Hebrew is a difficult language, even when it’s spoken by a machine. To teach a device to understand it well, they need to be trained extensively in it. While identifying speech itself (converting speech to text) in Hebrew is easy, the problem of deciphering the meanings of texts is complicated. Machines find it difficult to understand sentences and put words in the right context in any language, and this is especially true in Hebrew.

Haaretz Weekly Ep. 58Haaretz

The word “ha’kafé,” for example, could mean one of the world's favorite hot drinks, or the perimeter of a field.

Because the number of Hebrew speakers in the world is so small, private companies haven’t invested in creating voice applications for conversations in natural Hebrew. That’s the reason that voice assistants like Amazon’s Alexa, Google Assistant and Microsoft’s Cortana, which are integrated into smartphones, smart speakers and PCs, don’t support Hebrew.

Apple’s Siri does support Hebrew, but only to a limited degree. And for the same reason, voice and text chatbots don’t support Hebrew either.

“When we looked for chatbot solutions for government services for gov.il websites, we discovered that there was a widespread problem throughout the economy – the lack of Hebrew language digitization,” explained Yogev Shamni, director of the accessible government unit at the Government ICT Authority. “Everyone uses digital services – Siri, Alexa, Google. We know they work well in English, but in Hebrew they’re limited.”

To fix this, officials at the Government Information and Communications Technology Authority are meeting with people in the industry, the universities and high-tech who work in the field with the aim of building a database to train devices to better understand the language.

Last week the authority unveiled a pilot for a “Manually Labelled Corpus of Modern Hebrew – a database of texts using the Universal Dependencies framework for consistent annotation of grammar. It’s a database of Hebrew sentences broken down into their components and labeled by linguists. A table where each word receives a list of characteristics, such as context, subject and time, that help to understand the meaning of the sentence.

Initially it will be used for chatboxes on government websites, so that users can use ordinary voice or text language, to do things like applying for a passport. But eventually, it will be available not only to the government, but to startups and big companies.

“Every company will be able to use it to develop means to talk with a smart car or a smart home, to improve access to people with disabilities and other applications,” said Shamni. “The vision is do things like Google Duplex – the Google service that lets you make restaurant reservation with a voice assistant.”

Not everyone is convinced that the pilot is the way to go.

“I wouldn’t say that a database with morphological labels is what separates us from Cortana,” said one expert in language processing who asked not to be identified.

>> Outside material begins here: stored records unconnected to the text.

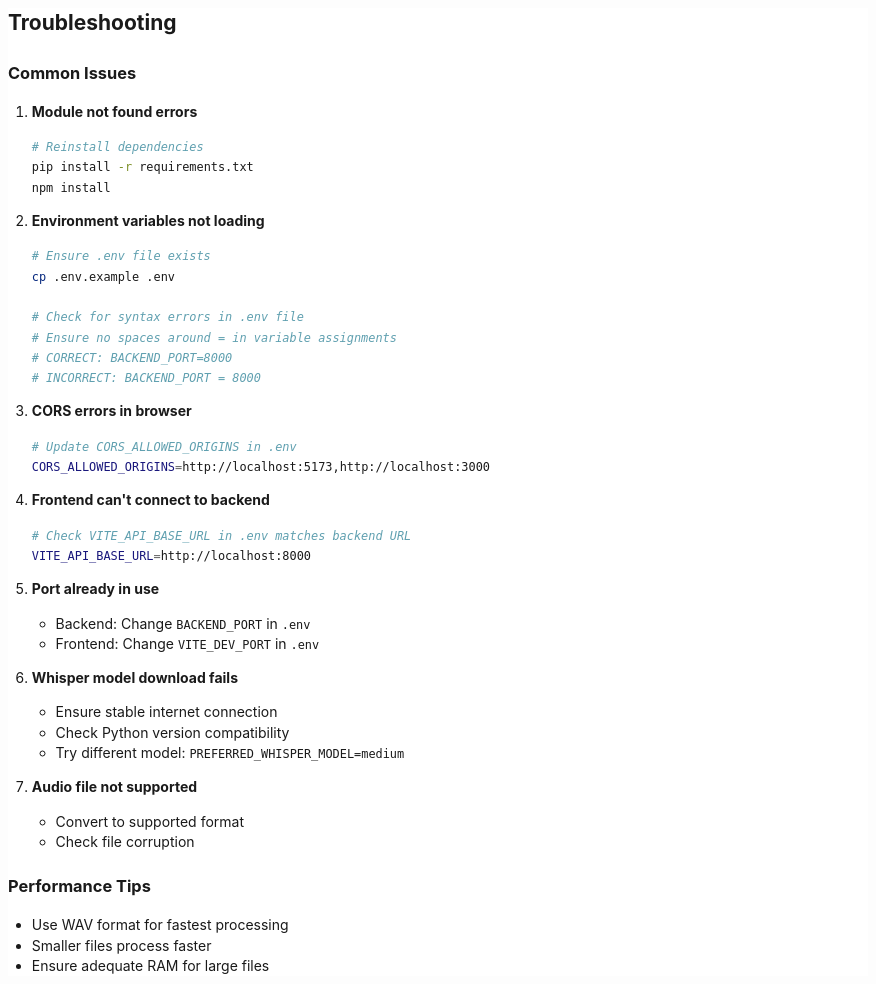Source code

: ## Troubleshooting

### Common Issues

1. **Module not found errors**

   ```bash
   # Reinstall dependencies
   pip install -r requirements.txt
   npm install
   ```

2. **Environment variables not loading**

   ```bash
   # Ensure .env file exists
   cp .env.example .env

   # Check for syntax errors in .env file
   # Ensure no spaces around = in variable assignments
   # CORRECT: BACKEND_PORT=8000
   # INCORRECT: BACKEND_PORT = 8000
   ```

3. **CORS errors in browser**

   ```bash
   # Update CORS_ALLOWED_ORIGINS in .env
   CORS_ALLOWED_ORIGINS=http://localhost:5173,http://localhost:3000
   ```

4. **Frontend can't connect to backend**

   ```bash
   # Check VITE_API_BASE_URL in .env matches backend URL
   VITE_API_BASE_URL=http://localhost:8000
   ```

5. **Port already in use**

   - Backend: Change `BACKEND_PORT` in `.env`
   - Frontend: Change `VITE_DEV_PORT` in `.env`

6. **Whisper model download fails**

   - Ensure stable internet connection
   - Check Python version compatibility
   - Try different model: `PREFERRED_WHISPER_MODEL=medium`

7. **Audio file not supported**
   - Convert to supported format
   - Check file corruption

### Performance Tips

- Use WAV format for fastest processing
- Smaller files process faster
- Ensure adequate RAM for large files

“It’s certainly a welcome development in that there will be a tagged corpus, but is the morphological analysis really necessary? Will it advance the development of applications? ... Opinions about this are divided. There are other natural language processing methods that do not require such labeling, and the trend today in computational learning is, in fact, automation and smart data processing methods. “

The pilot is being conducted with the help of the Hebrew Language Academy and with Prof. Reut Tsarfaty of Bar-Ilan University. The database so far includes 600 labeled sentence and is freely available to the public. The authority is asking the public to contribute with feedback and references.

It’s a small start but the authority plans to expand it as quickly as possible. “As more words are added to the corpus, device will be able to increase their understanding from 30-40% today to 70-80% as they do in English,” he said.